Defining “Attached to the Labor Market”

When a partially disabled worker receives workers’ compensation benefits, the Worker’s Compensation Board requires him or her to prove he or she has stayed “attached to the labor market.” If he or she is not working, the employee must make an effort to find work that matches his or her education, training, experience, and physical limitations, or show other ways that they are pursuing a profession. Some ways a worker can prove his or her attachment to the labor market include:

  • Attending schools for a new degree
  • Attending training programs
  • Applying to several jobs a week and keeping a record of the interview processes

A lawyer can tell his or her client when to should begin searching for a job, but it is almost always a necessary part of maintaining a workers’ compensation claim.

Light Work: An Alternative Arrangement with a Current Employer

Aside from receiving workers’ compensation benefits while searching for a new job, there are other ways an injured employee can get back on his or her feet. Employers may offer “light work,” or tasks that are not as physically taxing, as a substitute for the work that caused the injury. This might be an entirely different job at the company, or work modified to protect the employee’s health and safety.

An employer would have to make this option available, and a physician would have to approve it. However, light work is an excellent way for an employee to stay at a company while collecting benefits.

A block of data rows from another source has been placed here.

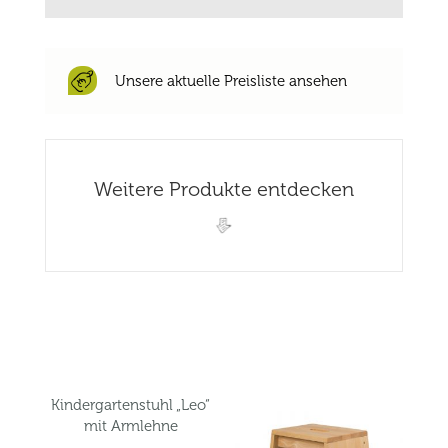
Unsere aktuelle Preisliste ansehen
Weitere Produkte entdecken
Related products
Kindergartenstuhl „Leo“
mit Armlehne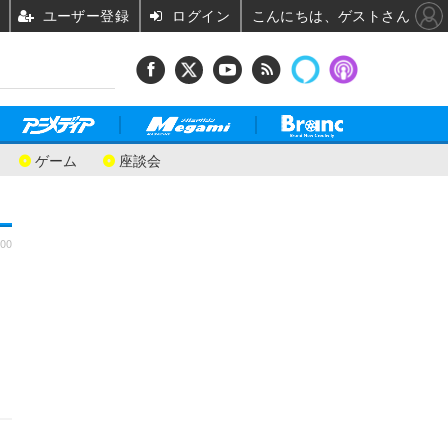
ユーザー登録
ログイン
こんにちは、ゲストさん
ゲーム
座談会
:00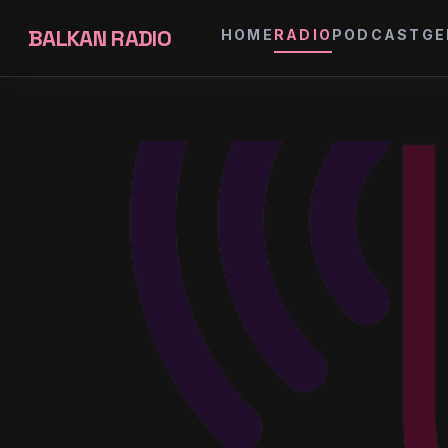
BALKAN RADIO
HOME
RADIO
PODCAST
GE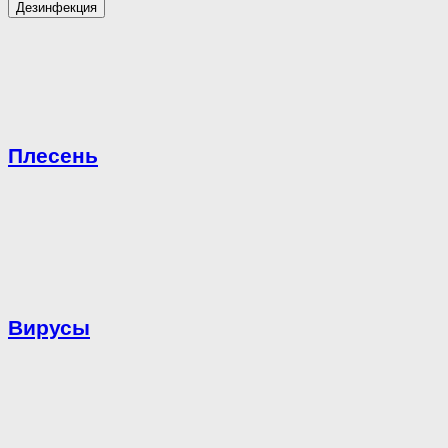
Дезинфекция
Плесень
Вирусы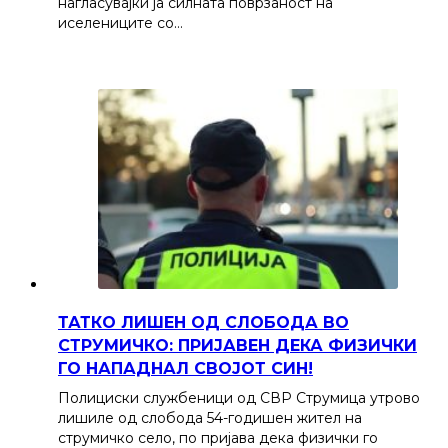
нагласувајќи ја силната поврзаност на
иселениците со…
ТАТКО ЛИШЕН ОД СЛОБОДА ВО
СТРУМИЧКО: ПРИЈАВЕН ДЕКА ФИЗИЧКИ
ГО НАПАДНАЛ СВОЈОТ СИН!
Полициски службеници од СВР Струмица утрово
лишиле од слобода 54-годишен жител на
струмичко село, по пријава дека физички го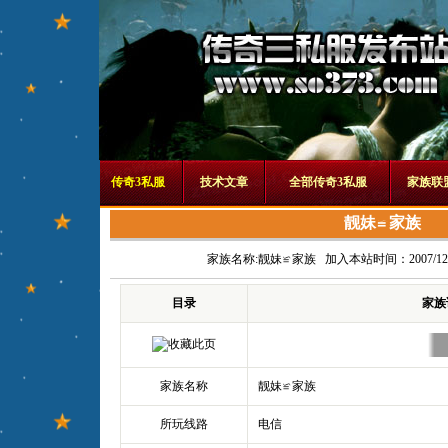
传奇3私服
技术文章
全部传奇3私服
家族联
靓妹≌家族
家族名称:
靓妹≌家族
加入本站时间：2007/12/8 
目录
家族
家族名称
靓妹≌家族
所玩线路
电信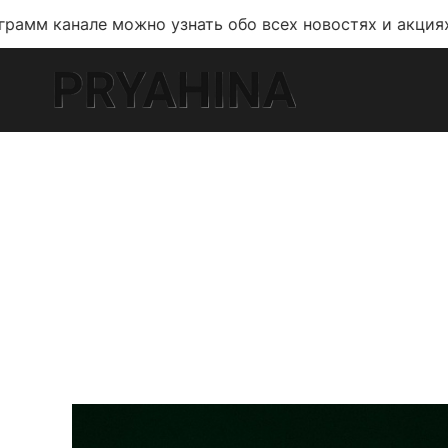
е можно узнать обо всех новостях и акциях!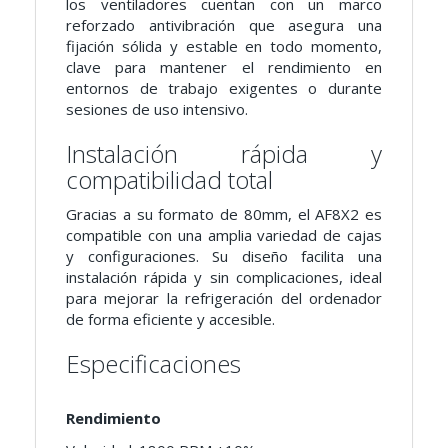
los ventiladores cuentan con un marco
reforzado antivibración que asegura una
fijación sólida y estable en todo momento,
clave para mantener el rendimiento en
entornos de trabajo exigentes o durante
sesiones de uso intensivo.
Instalación rápida y
compatibilidad total
Gracias a su formato de 80mm, el AF8X2 es
compatible con una amplia variedad de cajas
y configuraciones. Su diseño facilita una
instalación rápida y sin complicaciones, ideal
para mejorar la refrigeración del ordenador
de forma eficiente y accesible.
Especificaciones
Rendimiento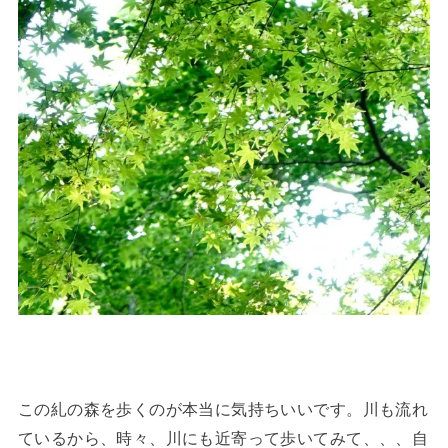
この糺の森を歩くのが本当に気持ちいいです。川も流れ
ているから、時々、川にも近寄って歩いてみて、、、自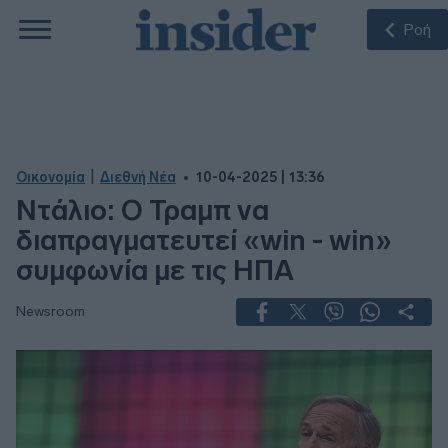
Ροή
|
Οικονομία
Διεθνή Νέα
10-04-2025 | 13:36
Ντάλιο: Ο Τραμπ να
διαπραγματευτεί «win - win»
συμφωνία με τις ΗΠΑ
Newsroom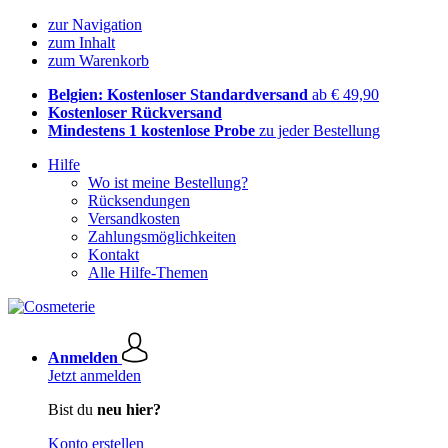
zur Navigation
zum Inhalt
zum Warenkorb
Belgien: Kostenloser Standardversand
ab € 49,90
Kostenloser Rückversand
Mindestens 1 kostenlose Probe
zu jeder Bestellung
Hilfe
Wo ist meine Bestellung?
Rücksendungen
Versandkosten
Zahlungsmöglichkeiten
Kontakt
Alle Hilfe-Themen
Anmelden
Jetzt anmelden
Bist du
neu hier?
Konto erstellen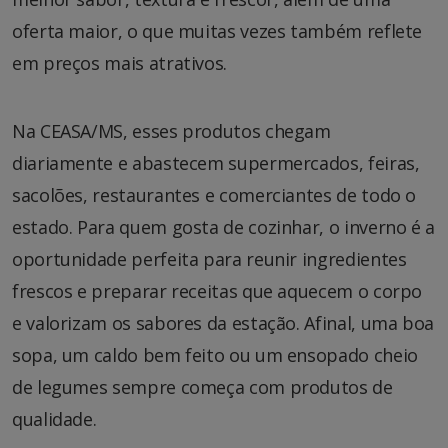
oferta maior, o que muitas vezes também reflete
em preços mais atrativos.
Na CEASA/MS, esses produtos chegam
diariamente e abastecem supermercados, feiras,
sacolões, restaurantes e comerciantes de todo o
estado. Para quem gosta de cozinhar, o inverno é a
oportunidade perfeita para reunir ingredientes
frescos e preparar receitas que aquecem o corpo
e valorizam os sabores da estação. Afinal, uma boa
sopa, um caldo bem feito ou um ensopado cheio
de legumes sempre começa com produtos de
qualidade.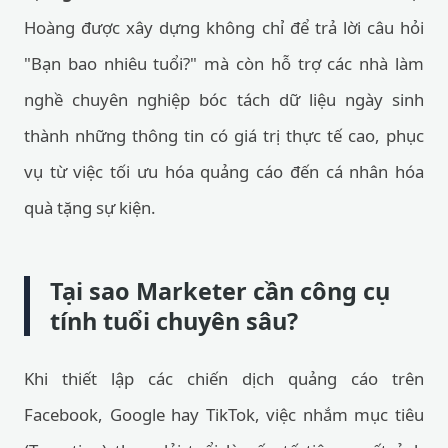
Hoàng được xây dựng không chỉ để trả lời câu hỏi
"Bạn bao nhiêu tuổi?" mà còn hỗ trợ các nhà làm
nghề chuyên nghiệp bóc tách dữ liệu ngày sinh
thành những thông tin có giá trị thực tế cao, phục
vụ từ việc tối ưu hóa quảng cáo đến cá nhân hóa
quà tặng sự kiện.
Tại sao Marketer cần công cụ
tính tuổi chuyên sâu?
Khi thiết lập các chiến dịch quảng cáo trên
Facebook, Google hay TikTok, việc nhắm mục tiêu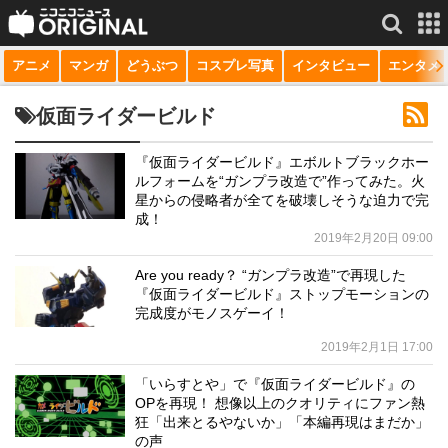
アニメ
マンガ
どうぶつ
コスプレ写真
インタビュー
エンタメ
サービス一覧
もっと見る
niconico
仮面ライダービルド
動画
『仮面ライダービルド』エボルトブラックホー
ルフォームを“ガンプラ改造で”作ってみた。火
生放送
星からの侵略者が全てを破壊しそうな迫力で完
成！
ニュース
2019年2月20日 09:00
チャンネル
Are you ready？ “ガンプラ改造”で再現した
『仮面ライダービルド』ストップモーションの
マンガ
完成度がモノスゲーイ！
2019年2月1日 17:00
ニコニコQ
「いらすとや」で『仮面ライダービルド』の
OPを再現！ 想像以上のクオリティにファン熱
狂「出来とるやないか」「本編再現はまだか」
の声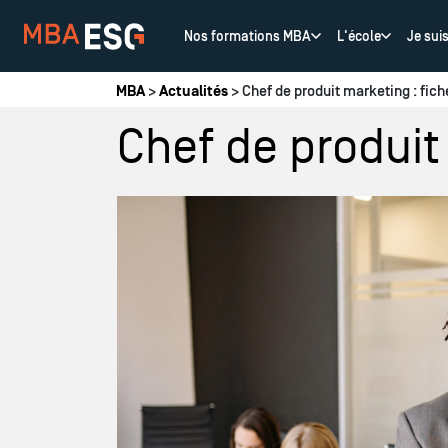
Nos formations MBA
L'école
Je sui
Vous êtes ici
MBA
>
Actualités
> Chef de produit marketing : fich
Chef de produit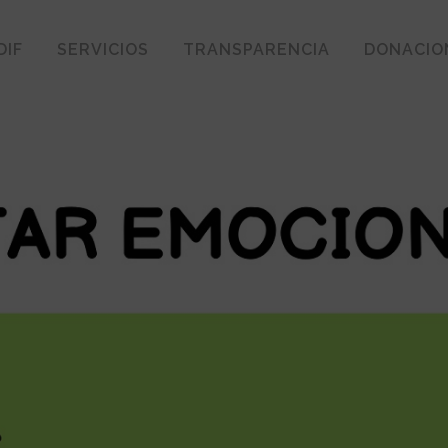
DIF
SERVICIOS
TRANSPARENCIA
DONACIO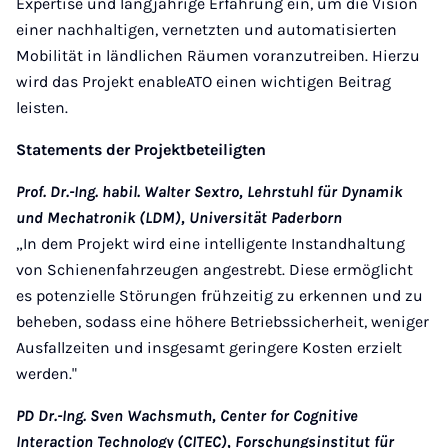
Expertise und langjährige Erfahrung ein, um die Vision
einer nachhaltigen, vernetzten und automatisierten
Mobilität in ländlichen Räumen voranzutreiben. Hierzu
wird das Projekt enableATO einen wichtigen Beitrag
leisten.
Statements der Projektbeteiligten
Prof. Dr.-Ing. habil. Walter Sextro, Lehrstuhl für Dynamik
und Mechatronik (LDM), Universität Paderborn
„In dem Projekt wird eine intelligente Instandhaltung
von Schienenfahrzeugen angestrebt. Diese ermöglicht
es potenzielle Störungen frühzeitig zu erkennen und zu
beheben, sodass eine höhere Betriebssicherheit, weniger
Ausfallzeiten und insgesamt geringere Kosten erzielt
werden."
PD Dr.-Ing. Sven Wachsmuth, Center for Cognitive
Interaction Technology (CITEC), Forschungsinstitut für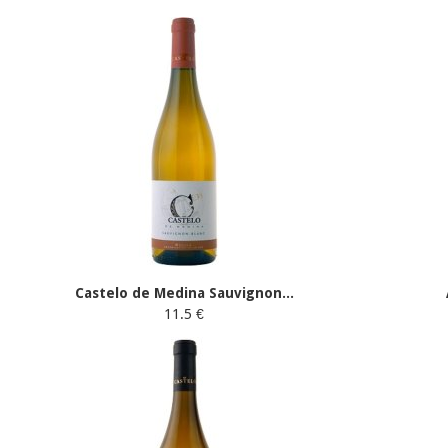
Castelo de Medina Sauvignon...
11.5 €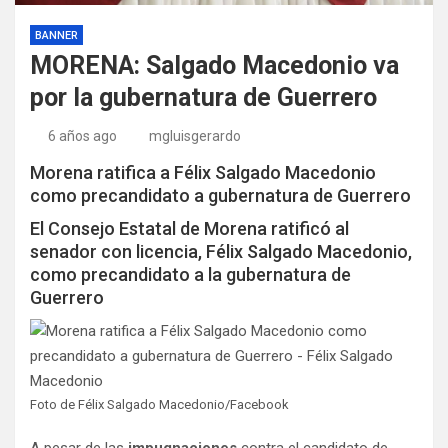
BANNER
MORENA: Salgado Macedonio va
por la gubernatura de Guerrero
6 años ago
mgluisgerardo
Morena ratifica a Félix Salgado Macedonio
como precandidato a gubernatura de Guerrero
El Consejo Estatal de Morena ratificó al
senador con licencia, Félix Salgado Macedonio,
como precandidato a la gubernatura de
Guerrero
Foto de Félix Salgado Macedonio/Facebook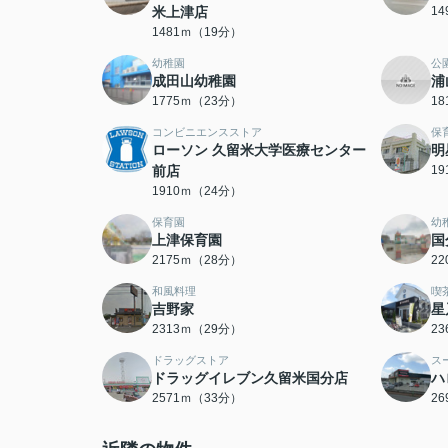
米上津店
1
1481ｍ（19分）
幼稚園
公
成田山幼稚園
浦
1775ｍ（23分）
1
コンビニエンスストア
保
ローソン 久留米大学医療センター
明
前店
1
1910ｍ（24分）
保育園
幼
上津保育園
国
2175ｍ（28分）
2
和風料理
喫
吉野家
星
2313ｍ（29分）
2
ドラッグストア
ス
ドラッグイレブン久留米国分店
ハ
2571ｍ（33分）
2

Though it may seem like a contradiction to search for work while collecting benefits designed to help people recover from injuries that make them unable to work, being attached to the labor market is how recovering workers maintain their workers’ compensation claims. If an employee is still working, so long as he or she experiences an injury at work, he or she should feel empowered to file a claim. In many cases, the employee will leave his or her job and search for another.